Dr Mathieu also cautioned against comparing the ACE cardiovascular results in people with prediabetes with any of the recent cardiovascular-outcomes trials for various other type 2 diabetes drugs, since those are mostly in people who already have diabetes.
No Difference in Primary Outcome, but an 18% Diabetes Reduction
The ACE composite primary outcome was first occurrence of cardiovascular death, nonfatal myocardial infarction, nonfatal stroke, hospital admission for unstable angina, or hospital admission for heart failure.
The originally planned primary outcome had only included the first three of those five components, but the latter two were added due to slow enrollment and low event rates. The original three-point MACE then became a secondary outcome.
The primary outcome occurred in 470 (14.4%) of 3272 participants in the acarbose group (3.33 per 100 person-years) and 479 (14.7%) of 3250 in the placebo group (3.41 per 100 person-years), with a nonsignificant hazard ratio of 0.98 (P = .73). Hazard ratios didn't differ between the acarbose and placebo groups for any of the five MACE components, nor for the three-component MACE.
On the other hand, diabetes developed less frequently in the acarbose group, occurring in 436 (13%) of 3272 (3.17 per 100 person-years) vs 513 (16%) of 3250 placebo subjects (3.84/100 person-years), with rate ratio 0.82 (P = .005).
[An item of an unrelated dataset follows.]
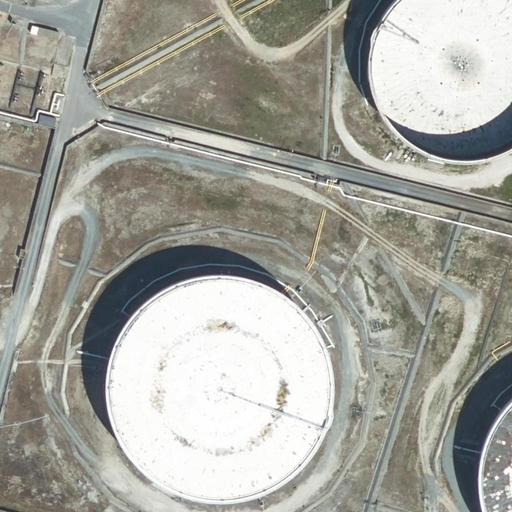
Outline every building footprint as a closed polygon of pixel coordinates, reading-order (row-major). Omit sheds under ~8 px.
[(511,0),(398,0),(395,3),(390,10),(385,16),(380,25),(377,34),(374,42),(372,51),(371,61),(371,69),(372,78),(374,88),(376,96),(380,104),(384,112),(389,120),(394,126),(401,133),(408,139),(416,144),(423,148),(432,152),(440,154),(450,156),(458,157),(467,157),(477,157),(485,155),(494,152),(502,149),(510,145),(511,143),(511,0)] [(32,23),(20,20),(19,26),(31,29),(32,23)] [(62,35),(41,30),(40,36),(60,41),(62,35)] [(59,120),(43,116),(41,124),(57,128),(59,120)] [(172,284),(162,289),(161,290),(153,296),(144,303),(137,310),(130,319),(124,328),(119,337),(115,347),(112,357),(110,368),(109,379),(109,391),(110,400),(112,410),(116,421),(120,431),(125,440),(130,448),(137,456),(145,465),(153,471),(162,477),(170,482),(181,486),(192,490),(201,492),(213,493),(222,493),(234,492),(245,490),(254,487),(265,483),(275,477),(284,471),(292,465),(300,457),(307,448),(312,440),(318,430),(321,421),(325,410),(327,399),(328,389),(328,378),(327,368),(325,357),(322,348),(318,337),(313,327),(306,318),(300,310),(292,302),(285,296),(275,290),(267,285),(256,281),(245,277),(234,275),(224,274),(213,274),(203,275),(192,277),(183,280),(172,284)] [(511,511),(511,402),(510,404),(503,413),(498,421),(492,431),(488,442),(485,454),(483,465),(482,477),(482,486),(483,498),(486,508),(486,511),(511,511)]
At 1 year into the study, the acarbose group also had significantly lower triglycerides (1.49 vs 1.62 mmol/L, P < .0001) and bodyweight (69.9 vs 70.8 kg, P < .0001).
The number of participants reporting mild and severe hypoglycemia didn't differ between the acarbose and placebo groups, 11% and 2%, respectively, for both groups.
Gastrointestinal disorders, including flatulence, were the only adverse event category that differed between the two groups. Serious GI events didn't differ (2% in each group), but GI events leading to discontinuation or dose reduction were more common with acarbose than with placebo (215 [7%] of 3263 vs 150 [5%] of 3241, P = .0007). Death rates did not differ between the groups.
The ACE trial was sponsored by Bayer AG.
Lancet Diabetes Endocrinol. Published online September 13, 2017.